A bem da Língua Portuguesa!

2022.06.28 – Louro de Carvalho

Segunda Conferência dos Oceanos das Nações Unidas

 

Adiada desde 2020 por causa da pandemia de covid-19, a Segunda Conferência dos Oceanos das Nações Unidas (UNOC), em curso em Lisboa, de 27 de junho a 1 de julho deste ano de 2022, tem como tema geral “reforçar a ação dos oceanos com base na ciência e na inovação para a implementação do objetivo de desenvolvimento sustentável 14 (ODS14): avaliação, parcerias e soluções”. E surge num tempo em que o mundo enceta esforços para mobilizar, criar e promover soluções a fim de alcançar os 17 ODS antes de 2030.
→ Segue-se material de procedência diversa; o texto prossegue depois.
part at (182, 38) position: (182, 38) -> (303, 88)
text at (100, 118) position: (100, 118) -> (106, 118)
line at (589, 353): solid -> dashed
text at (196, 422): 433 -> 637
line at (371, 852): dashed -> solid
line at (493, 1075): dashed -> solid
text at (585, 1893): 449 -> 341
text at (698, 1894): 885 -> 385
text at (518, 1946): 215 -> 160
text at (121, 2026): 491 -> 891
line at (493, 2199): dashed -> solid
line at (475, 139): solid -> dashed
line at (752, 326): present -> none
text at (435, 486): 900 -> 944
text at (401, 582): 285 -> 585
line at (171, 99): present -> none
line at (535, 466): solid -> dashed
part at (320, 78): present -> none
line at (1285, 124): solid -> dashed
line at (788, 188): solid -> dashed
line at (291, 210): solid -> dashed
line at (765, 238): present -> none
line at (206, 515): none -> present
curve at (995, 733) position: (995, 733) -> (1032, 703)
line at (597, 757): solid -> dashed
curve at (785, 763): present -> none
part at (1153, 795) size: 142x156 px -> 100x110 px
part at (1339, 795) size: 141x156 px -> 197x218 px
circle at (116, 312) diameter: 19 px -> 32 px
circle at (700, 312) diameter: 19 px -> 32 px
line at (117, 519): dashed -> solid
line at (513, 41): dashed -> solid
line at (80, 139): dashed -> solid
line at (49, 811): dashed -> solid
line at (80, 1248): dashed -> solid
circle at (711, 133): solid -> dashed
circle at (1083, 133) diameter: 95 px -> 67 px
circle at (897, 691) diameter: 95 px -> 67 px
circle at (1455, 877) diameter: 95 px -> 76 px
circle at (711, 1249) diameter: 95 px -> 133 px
Como parte das primeiras fases da Década de Ação para os Objetivos de Desenvolvimento Sustentável, recentemente lançada pelo secretário-geral das Nações Unidas, António Guterres, a Conferência apresenta uma série de soluções inovadoras de base científica, destinadas a lançar um novo capítulo na ação global para os oceanos, cuja gestão sustentável requer a aplicação de tecnologia verde e a utilização inovadora dos recursos marinhos. É necessária uma abordagem às ameaças que comprometem a saúde, a ecologia, a economia e a governação dos oceanos: a acidificação; o lixo marinho e a poluição; a pesca ilegal, não declarada e não regulamentada; e a perda de habitats e de biodiversidade.

O objetivo do evento, organizado pelos governos de Portugal e do Quénia, é, pois, “mobilizar o apoio global para  implementar, criar, conservar e utilizar, de uma forma sustentável, os mares, oceanos e os recursos marinhos”, visto que, atualmente, as ações humanas vêm tendo impacto negativo nos mares e oceanos, pelo que a sua sustentabilidade deverá ser uma preocupação de todos, abordada por ações ao nível global, nacional, regional e local. A proteção e a conservação dos mares e oceanos estão conexas com a promoção e a proteção o bem-estar da Humanidade.

A participação das várias entidades e organizações da nossa sociedade civil é uma oportunidade de contribuir para a proteção e a conservação de um dos recursos mais importantes para o país.

Sobressaem, nos preparativos desta iniciativa da ONU e no seu desenvolvimento, Liu Zhenmin, subsecretário-geral das Nações Unidas para os Assuntos Económicos e Sociais, como secretário-geral da Conferência, e Miguel de Serpa Soares, subsecretário-geral para os Assuntos Jurídicos, como conselheiro especial dos Presidentes da Conferência dos Oceanos sobre questões jurídicas e relacionadas com os oceanos, bem como o embaixador Peter Thomson, das ilhas Fiji, como enviado especial do secretário-geral da ONU para os Oceanos, para galvanizar esforços conjuntos, com vista a dar seguimento aos resultados da Conferência dos Oceanos das Nações Unidas de 2017 e de manter a dinâmica de conservação e uso sustentável dos oceanos, mares e recursos marinhos para o desenvolvimento sustentável.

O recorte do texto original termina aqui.